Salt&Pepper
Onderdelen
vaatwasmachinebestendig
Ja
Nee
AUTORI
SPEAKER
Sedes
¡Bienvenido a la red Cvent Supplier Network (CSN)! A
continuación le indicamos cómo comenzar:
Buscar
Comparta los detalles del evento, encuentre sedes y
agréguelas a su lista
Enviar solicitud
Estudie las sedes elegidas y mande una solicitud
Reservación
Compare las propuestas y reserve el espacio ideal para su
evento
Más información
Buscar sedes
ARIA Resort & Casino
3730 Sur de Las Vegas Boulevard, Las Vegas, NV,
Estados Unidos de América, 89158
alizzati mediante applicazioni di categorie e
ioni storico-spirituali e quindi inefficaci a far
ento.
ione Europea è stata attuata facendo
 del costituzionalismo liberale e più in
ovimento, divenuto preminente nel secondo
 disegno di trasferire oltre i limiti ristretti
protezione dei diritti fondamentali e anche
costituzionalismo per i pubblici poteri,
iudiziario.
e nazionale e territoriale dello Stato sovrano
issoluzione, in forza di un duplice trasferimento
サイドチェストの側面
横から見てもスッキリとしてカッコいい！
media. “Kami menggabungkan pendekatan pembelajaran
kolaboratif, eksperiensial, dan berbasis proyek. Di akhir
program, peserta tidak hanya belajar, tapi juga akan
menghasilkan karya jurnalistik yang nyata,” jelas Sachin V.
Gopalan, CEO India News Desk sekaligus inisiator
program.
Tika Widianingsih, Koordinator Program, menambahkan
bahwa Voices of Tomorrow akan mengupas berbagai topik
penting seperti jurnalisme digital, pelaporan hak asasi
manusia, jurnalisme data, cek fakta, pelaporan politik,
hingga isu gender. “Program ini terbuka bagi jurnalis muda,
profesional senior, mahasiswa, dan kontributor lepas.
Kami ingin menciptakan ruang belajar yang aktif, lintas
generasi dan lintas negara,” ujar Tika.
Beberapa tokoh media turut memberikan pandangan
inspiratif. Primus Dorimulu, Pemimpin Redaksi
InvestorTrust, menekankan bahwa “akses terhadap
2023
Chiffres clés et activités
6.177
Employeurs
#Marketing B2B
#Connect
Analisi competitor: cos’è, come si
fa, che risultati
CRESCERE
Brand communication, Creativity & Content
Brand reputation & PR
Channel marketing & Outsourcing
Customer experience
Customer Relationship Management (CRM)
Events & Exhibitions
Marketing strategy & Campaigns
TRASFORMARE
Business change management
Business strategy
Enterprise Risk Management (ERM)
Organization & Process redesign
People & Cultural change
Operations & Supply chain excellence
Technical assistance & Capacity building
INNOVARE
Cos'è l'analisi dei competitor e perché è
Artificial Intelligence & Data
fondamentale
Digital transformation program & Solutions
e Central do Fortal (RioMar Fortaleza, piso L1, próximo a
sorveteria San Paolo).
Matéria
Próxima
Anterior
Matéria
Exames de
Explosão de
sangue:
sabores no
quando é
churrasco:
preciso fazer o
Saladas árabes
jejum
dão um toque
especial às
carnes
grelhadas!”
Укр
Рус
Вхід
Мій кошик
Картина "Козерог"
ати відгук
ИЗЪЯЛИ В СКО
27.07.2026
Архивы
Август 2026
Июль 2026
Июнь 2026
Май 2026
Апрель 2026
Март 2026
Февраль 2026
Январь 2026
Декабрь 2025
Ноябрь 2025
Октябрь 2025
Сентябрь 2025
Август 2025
══════════════════════════════
#### Directions for this task
What is needed is one number: how many lines of the records above contain the word "competitor".

#### Task response
2